Niagara Gazette

May 8, 2014

Area theaters take a step back to 1937 with "Of Mice and Men" and "You Can't Take It With You"

Niagara Gazette

Niagara Gazette — It’s 1937 all over again on area stages. “You Can’t Take It with You” and “Of Mice & Men,” Broadway contemporaries 77 years ago, both opened Friday, separated by content and a continent, unified in their depiction of loyalty in desperate times.

“OF MICE & MEN” – Woodbox Theater at the NAAC, Pine & Portage, meets the challenge of John Steinbeck’s grim, enlightening mini-saga. Two drifters, George small and canny, Lenny huge and simple, wander into a California ranch to find the ways and means of independence.

Sami Grawe efficiently directs Chris Best and Tim Kordela, Best playing down his own years to capture George’s conflicted sense of duty in his rolling eyes, Kordela splendid as the helpless man-child, obsessively twisting at his shirt-tail. He makes you laugh, and feel guilty for it.

Support comes from Bob Priest as maimed old Candy and his last-legs dog; Peter-Mark Raphael singularly sinister as Curly (ironic, in view of his hairstyle); Drew Krause as the savvy mule-skinner Slim; Paul Everett as the sullenly segregated Crooks; Savanna Easton as the voluptuous vamp; ex-ump Sam Granieri, with the task of making the final call on the dog and peppy young John Macomber.

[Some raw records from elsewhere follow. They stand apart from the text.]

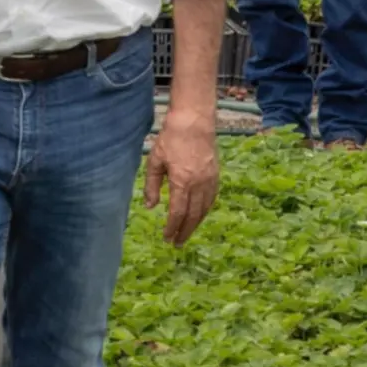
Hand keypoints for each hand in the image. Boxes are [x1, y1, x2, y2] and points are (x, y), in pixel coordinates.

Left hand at [141, 107, 219, 247]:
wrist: (194, 122)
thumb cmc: (171, 140)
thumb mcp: (155, 161)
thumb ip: (152, 186)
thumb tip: (151, 207)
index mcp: (182, 182)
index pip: (178, 212)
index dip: (172, 227)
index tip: (166, 237)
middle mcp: (199, 184)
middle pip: (193, 215)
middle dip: (184, 231)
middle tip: (177, 244)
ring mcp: (210, 180)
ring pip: (204, 209)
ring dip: (195, 224)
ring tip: (186, 234)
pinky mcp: (216, 176)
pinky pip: (211, 199)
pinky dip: (204, 211)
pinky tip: (198, 216)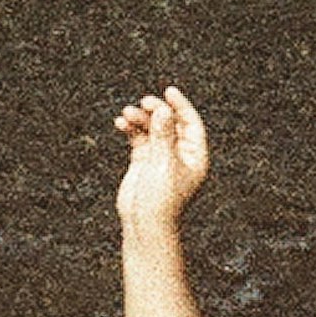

The dog, Arrow, Priest’s own, scores a bullseye.

The set is spare and often effective, the cast eager and sincere. Slim says, “You don’t need no smarts to be a nice guy,” and you don’t need an Equity card to bring “Mice & Men” to life.

“YOU CAN’T TAKE IT WITH YOU” – On a set that redefines “garage-sale chic,” Niagara Regional Guild stages this sprawling comedy as a farce fresh out of finishing school. Few doors slam but the motion is perpetual, even when Alice Sycamore (Sarah Stroka, a dreamboat in blue) intersects the trajectory of dart-throwing Grandpa Vanderhof (Chuck Slisz, faithfully genial).

Whereas George and Lenny sweat for their stake, Grandpa distributes his, having shoved his 9-to-5 and opened his digs to a menagerie ranging from alcoholic actress to part-time pryotechnician.

Andrea Letcher glows as the attention-challenged Penny, percolating from one endeavor to another – playwright, novelist, artist, game-show hostess. Penny never painted a portrait as vivid as the reality Letcher gives to this airily sensual optimist. “Everybody got sex?” she flightily inquires. No, but we’ll take a number and wait our turn.

Among others who bring it with them: Cassandra Grizanti as the clumsy, confectioner Essie, Diane Serra and Tom Slaiman making the politically incorrect servants’ roles their own and Steve Jakiel as the master of extreme, full-contact ballet. Every part fits. Director Gary Gaffney cast no small actors.

Grim, inevitable “Mice & Men” takes Mothers Day off. “Can’t Take” seems just the ticket. Each runs through May 18, plenty of time to take in two talented takes on the way it was.

Doug Smith, age 2 when both debuted, has reviewed local theater since 1968.